Ni cuando la sangre pesa
En
ocasiones he afirmado que la economía es el nuevo nombre de la ideología, pero
lo que poca veces encuentro es un periodista especializado en información
económica que, además, es capaz de hilar historias, relatos, cuentos, del modo
en que lo hace Mario Méndez: con el pueblo detrás de la oreja y la economía en
el bolsillo… Les entregó a continuación lo que fueron sus palabras en la puesta
en circulación de su libro de relatos “Ni cuando la sangre pesa” (tanto en su
versión en español como en inglés…). Creo que son palabras que nos obligan y
nos animan a leerlo. Disfruten las palabras de Méndez como regalo de fin de
semana.
Palabras
de Mario Méndez en la presentación de su libro de relatos “Ni cuando la sangre
pesa”, que incluye una edición para los Estados Unidos y Europa con el título:
When Blood is not Enough”

EJERCICIO -> Resume en dos oraciones, por favor, el texto sobre el libro «Ni cuando la sangre pesa». El listado que sigue es material aparte y no guarda relación con el texto.

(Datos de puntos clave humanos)
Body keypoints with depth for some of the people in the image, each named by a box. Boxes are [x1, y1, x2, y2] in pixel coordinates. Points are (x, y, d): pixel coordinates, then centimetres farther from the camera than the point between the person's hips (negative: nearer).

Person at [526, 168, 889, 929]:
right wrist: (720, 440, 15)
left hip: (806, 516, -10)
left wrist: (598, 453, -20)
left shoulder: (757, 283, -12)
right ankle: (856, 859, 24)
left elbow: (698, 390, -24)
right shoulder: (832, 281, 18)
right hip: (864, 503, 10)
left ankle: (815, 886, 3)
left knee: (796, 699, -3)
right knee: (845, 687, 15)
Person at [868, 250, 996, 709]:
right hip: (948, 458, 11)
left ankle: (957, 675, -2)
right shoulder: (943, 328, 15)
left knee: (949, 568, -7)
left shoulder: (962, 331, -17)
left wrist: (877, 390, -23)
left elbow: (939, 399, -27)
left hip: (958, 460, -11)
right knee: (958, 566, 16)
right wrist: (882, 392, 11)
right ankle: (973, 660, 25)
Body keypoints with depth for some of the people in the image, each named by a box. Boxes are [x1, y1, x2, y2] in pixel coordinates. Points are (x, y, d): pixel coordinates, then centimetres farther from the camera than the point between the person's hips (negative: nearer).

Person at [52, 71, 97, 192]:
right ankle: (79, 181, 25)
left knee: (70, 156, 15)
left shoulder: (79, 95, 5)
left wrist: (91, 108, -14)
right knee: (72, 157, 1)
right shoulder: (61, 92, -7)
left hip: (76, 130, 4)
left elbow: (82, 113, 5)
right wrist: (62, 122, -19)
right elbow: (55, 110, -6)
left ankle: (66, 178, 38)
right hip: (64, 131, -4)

...

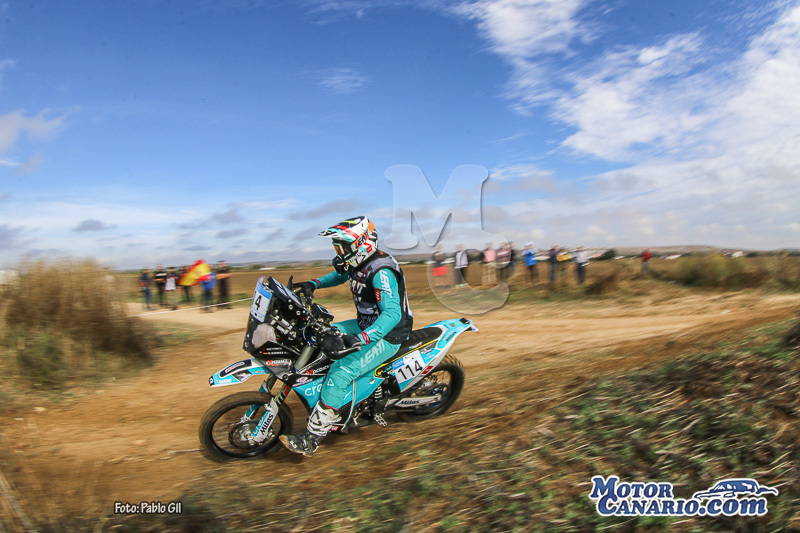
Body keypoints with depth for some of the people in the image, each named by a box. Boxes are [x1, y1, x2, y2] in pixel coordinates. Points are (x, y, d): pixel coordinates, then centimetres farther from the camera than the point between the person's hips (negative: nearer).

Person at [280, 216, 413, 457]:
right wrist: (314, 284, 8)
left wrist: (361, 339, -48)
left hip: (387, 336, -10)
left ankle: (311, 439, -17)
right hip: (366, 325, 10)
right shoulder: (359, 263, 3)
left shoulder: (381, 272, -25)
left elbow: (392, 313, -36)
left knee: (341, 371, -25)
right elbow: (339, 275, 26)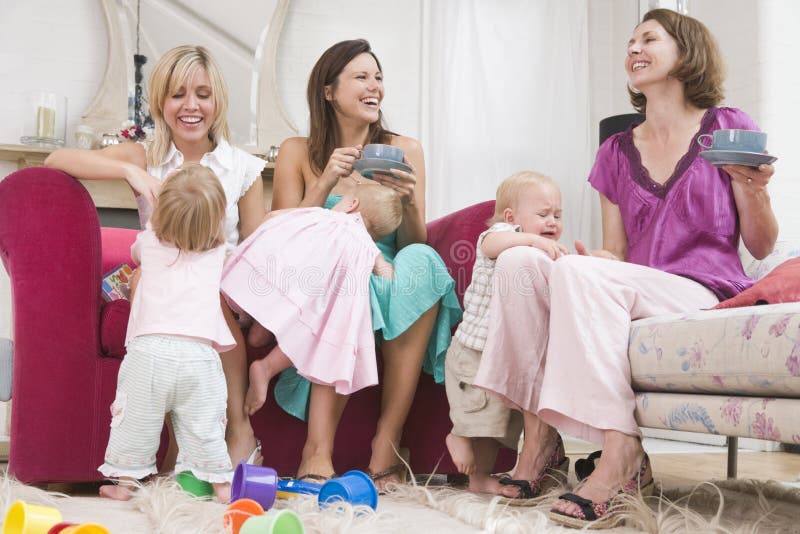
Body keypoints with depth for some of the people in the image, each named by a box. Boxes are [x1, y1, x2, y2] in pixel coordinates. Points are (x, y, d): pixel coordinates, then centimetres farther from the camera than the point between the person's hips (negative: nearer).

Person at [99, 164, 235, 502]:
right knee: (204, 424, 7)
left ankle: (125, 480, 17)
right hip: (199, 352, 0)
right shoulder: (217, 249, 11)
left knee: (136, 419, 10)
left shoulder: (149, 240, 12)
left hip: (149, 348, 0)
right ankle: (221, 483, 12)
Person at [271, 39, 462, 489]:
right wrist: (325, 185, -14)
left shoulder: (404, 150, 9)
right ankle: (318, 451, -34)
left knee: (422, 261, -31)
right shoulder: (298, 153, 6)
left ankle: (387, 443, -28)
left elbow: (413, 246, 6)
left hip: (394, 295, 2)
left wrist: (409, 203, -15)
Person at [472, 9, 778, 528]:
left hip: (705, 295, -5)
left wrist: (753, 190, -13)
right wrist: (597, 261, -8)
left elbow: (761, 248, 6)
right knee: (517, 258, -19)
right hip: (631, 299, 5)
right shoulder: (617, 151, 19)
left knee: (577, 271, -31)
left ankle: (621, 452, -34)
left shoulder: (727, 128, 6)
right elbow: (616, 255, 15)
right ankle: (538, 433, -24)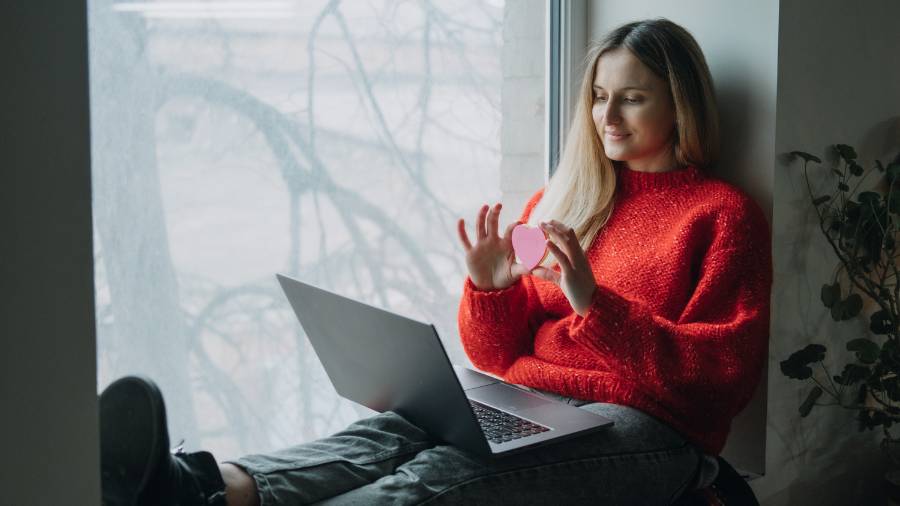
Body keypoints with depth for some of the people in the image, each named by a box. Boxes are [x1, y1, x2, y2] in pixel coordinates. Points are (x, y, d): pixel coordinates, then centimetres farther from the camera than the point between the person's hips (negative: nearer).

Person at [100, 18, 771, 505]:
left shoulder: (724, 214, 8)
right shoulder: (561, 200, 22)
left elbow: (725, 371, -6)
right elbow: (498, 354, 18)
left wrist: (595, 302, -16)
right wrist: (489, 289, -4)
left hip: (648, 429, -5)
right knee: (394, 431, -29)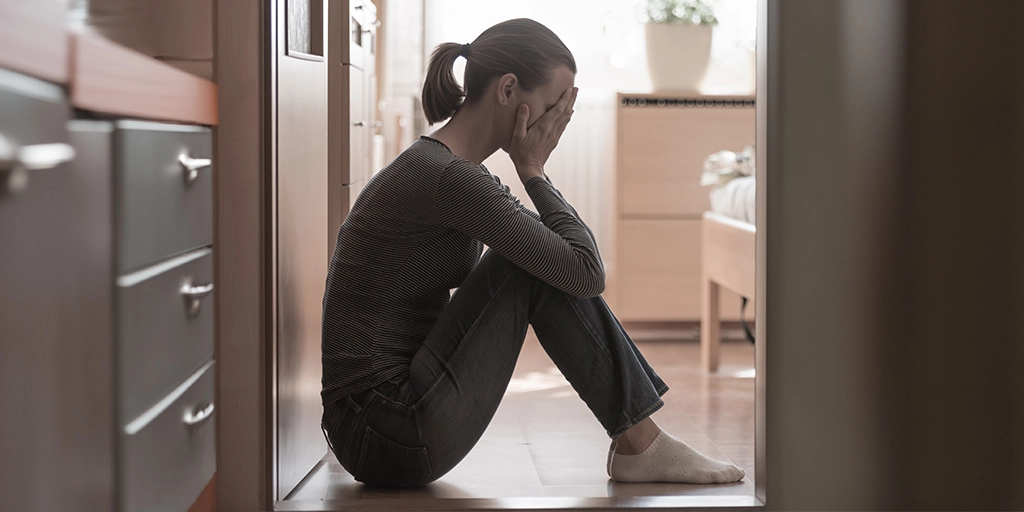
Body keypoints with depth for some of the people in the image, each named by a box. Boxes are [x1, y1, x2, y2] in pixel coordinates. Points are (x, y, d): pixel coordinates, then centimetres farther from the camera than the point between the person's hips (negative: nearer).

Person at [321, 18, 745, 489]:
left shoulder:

RESPUESTA ESCRITA -> Quien escribe afirma que pocas veces encuentra un periodista especializado en información económica capaz de hilar relatos como lo hace Mario Méndez. Por eso comparte las palabras que Méndez pronunció en la presentación de su libro de relatos «Ni cuando la sangre pesa», que incluye una edición para los Estados Unidos y Europa titulada «When Blood is not Enough».